By mid-May International Aid had disposed of nearly all its trucks and reduced its Spring Lake truck fleet work force by 18 people, representing 16 full-time jobs.

"For the most part, we're going to have lots less things coming through the warehouse," he said, so unused space in it will be leased out.

He said management was assessing the nonprofit’s logistics needs in order to do "a major RFP to handle our transportation and tracking needs." He said International Aid has been in touch with major international shippers such as FedEx and DHL.

The organization was founded by Christian businessmen from West Michigan in 1980. Today it is one of the major nonprofit relief and development agencies in the U.S., with activities in disaster zones and impoverished areas around the world. It is involved right now with disaster aid efforts to help cyclone victims in Myanmar and earthquake victims in China, and over the years has delivered more than $500 million worth of supplies and resources worldwide. It provided $50 million worth of aid to the victims of Hurricane Katrina in the year following that 2005 American disaster.

Goodwin said the relief agency is working to fill materials requests for six clinics in Myanmar, where assistance from the outside world was being hindered by the uncooperative military government. Aid to the earthquake zone in China includes shipments of emergency supplies, possibly with donated assistance from FedEx, Goodwin said.

One of International Aid’s major ongoing projects is the manufacturing and distribution of its HydrAid BioSand Water Filter for families who live in areas where there is no safe, clean drinking water. In 2006, the organization opened a HydrAid manufacturing plant in Honduras, in the middle of a region where many filters are needed. The agency also has plans to put 100,000 water filters in Myanmar.

Goodwin said producing 10,000 filters here in West Michigan and then shipping them to wherever they were needed was easy enough for International Aid to do. But, he said, “If we're going to do millions of filters, the complexity of moving that many things around, to so many different countries and so many different communities — it suddenly raised the complexity to a point where we need help in doing that," he said.

Medical equipment is another specialty of the relief agency, which has a facility in Spring Lake where donated medical equipment is refurbished and then distributed around the world, along with medical supplies.
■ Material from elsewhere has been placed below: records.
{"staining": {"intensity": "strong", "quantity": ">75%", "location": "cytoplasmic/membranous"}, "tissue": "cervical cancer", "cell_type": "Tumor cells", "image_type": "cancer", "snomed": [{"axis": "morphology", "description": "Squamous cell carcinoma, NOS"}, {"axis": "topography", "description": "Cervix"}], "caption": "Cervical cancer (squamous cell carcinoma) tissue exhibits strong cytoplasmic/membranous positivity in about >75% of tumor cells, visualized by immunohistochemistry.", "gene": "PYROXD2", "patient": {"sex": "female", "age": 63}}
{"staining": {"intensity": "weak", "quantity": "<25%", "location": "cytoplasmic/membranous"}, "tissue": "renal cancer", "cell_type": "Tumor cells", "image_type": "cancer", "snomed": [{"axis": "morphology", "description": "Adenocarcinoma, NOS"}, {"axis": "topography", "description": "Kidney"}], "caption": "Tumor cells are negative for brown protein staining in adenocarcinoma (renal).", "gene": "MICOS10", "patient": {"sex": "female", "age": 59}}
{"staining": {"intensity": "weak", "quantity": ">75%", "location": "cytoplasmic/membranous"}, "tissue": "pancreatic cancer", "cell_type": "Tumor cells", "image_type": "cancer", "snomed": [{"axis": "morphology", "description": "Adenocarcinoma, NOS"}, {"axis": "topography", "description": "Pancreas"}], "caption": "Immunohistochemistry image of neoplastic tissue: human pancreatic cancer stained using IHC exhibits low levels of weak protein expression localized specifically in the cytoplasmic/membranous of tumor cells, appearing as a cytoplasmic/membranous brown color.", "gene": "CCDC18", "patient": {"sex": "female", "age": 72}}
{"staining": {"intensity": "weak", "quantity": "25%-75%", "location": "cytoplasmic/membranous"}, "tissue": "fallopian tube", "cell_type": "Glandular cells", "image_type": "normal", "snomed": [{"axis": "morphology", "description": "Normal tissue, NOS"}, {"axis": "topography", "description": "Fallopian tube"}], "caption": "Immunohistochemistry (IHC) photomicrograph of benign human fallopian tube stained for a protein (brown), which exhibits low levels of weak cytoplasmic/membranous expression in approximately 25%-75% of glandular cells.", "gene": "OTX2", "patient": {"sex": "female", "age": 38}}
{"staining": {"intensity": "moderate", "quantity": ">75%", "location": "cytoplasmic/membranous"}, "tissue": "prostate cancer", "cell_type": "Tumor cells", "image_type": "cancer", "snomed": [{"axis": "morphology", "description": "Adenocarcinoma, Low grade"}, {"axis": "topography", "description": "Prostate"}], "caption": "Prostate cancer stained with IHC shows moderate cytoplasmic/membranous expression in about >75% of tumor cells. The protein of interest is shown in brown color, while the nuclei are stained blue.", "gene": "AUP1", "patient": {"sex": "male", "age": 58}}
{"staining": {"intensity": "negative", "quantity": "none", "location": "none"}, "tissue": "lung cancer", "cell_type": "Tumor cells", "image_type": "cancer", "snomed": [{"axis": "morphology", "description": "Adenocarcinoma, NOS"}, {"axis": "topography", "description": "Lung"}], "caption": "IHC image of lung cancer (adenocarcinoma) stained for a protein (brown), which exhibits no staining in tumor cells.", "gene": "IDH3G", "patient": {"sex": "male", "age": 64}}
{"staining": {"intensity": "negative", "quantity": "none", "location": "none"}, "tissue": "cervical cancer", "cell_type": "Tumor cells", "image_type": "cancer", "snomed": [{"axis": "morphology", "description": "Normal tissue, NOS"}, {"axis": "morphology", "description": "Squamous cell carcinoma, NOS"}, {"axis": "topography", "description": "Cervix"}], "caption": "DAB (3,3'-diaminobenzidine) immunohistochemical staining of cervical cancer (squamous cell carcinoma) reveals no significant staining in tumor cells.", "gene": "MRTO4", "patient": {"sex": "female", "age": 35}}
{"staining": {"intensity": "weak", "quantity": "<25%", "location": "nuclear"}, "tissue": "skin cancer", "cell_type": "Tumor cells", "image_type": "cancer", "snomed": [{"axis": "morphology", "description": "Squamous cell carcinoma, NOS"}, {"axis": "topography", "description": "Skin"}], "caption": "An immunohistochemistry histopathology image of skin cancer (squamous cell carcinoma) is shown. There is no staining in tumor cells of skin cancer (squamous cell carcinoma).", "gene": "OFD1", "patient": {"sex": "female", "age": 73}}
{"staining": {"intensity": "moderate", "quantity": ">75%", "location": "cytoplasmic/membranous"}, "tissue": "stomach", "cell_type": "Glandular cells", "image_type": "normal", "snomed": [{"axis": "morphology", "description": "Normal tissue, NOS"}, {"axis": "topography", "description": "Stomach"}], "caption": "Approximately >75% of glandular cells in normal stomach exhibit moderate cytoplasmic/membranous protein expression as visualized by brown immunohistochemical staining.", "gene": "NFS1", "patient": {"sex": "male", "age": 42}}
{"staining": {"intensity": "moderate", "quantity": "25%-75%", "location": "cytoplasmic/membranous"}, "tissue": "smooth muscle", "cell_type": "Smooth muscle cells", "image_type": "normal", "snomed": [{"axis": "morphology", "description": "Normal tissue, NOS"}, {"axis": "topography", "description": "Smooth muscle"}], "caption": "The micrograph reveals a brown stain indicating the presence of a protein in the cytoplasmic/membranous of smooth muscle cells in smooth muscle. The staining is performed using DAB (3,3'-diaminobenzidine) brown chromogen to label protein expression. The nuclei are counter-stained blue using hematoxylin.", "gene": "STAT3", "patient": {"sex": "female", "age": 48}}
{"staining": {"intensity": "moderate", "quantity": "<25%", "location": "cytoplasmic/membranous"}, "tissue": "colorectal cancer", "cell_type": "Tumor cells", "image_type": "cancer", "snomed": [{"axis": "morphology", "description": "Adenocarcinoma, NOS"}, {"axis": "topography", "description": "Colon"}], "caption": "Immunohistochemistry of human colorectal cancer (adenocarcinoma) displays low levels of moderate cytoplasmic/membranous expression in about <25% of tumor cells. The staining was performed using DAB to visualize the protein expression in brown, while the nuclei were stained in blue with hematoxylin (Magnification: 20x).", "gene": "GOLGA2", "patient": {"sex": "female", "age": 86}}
Goodwin said the agency has outfitted entire hospitals in under-developed areas such as Indonesia and Africa.

"We still have to manage the logistics of getting those things around the world," added Goodwin.

He said the trucks the organization owned were used several times a week. "But to really get the maximum value out of trucks, you need to have them out on the road constantly," he said. If not, the cost of fuel, insurance and other aspects requires a look at more efficient operating strategies.

"We're getting out of the trucking business so we can really focus on what we do best," Goodwin said, which is amassing equipment and materials and then getting it shipped to where it is desperately needed.

But he emphasized International Aid is not out of the logistics tracking business: It makes commitments to its donors ensuring that all donated help and material reaches the people in need in an efficient, timely fashion. As an example, he said if a major manufacturer donates equipment or supplies, in the past it might have been shipped to Spring Lake and stored before being shipped out again. Now, when equipment or material is donated or sold to them at a discount, the agency looks for partners "on the ground" where the products are needed most and it will go directly there.

Part of the shift in its logistical strategies reflects the large volume of goods and materials it is now distributing.

"We are going from a fixed-cost model (of logistics) to a variable-cost model. That's especially important in our business because we are sending things literally all around the world," he said.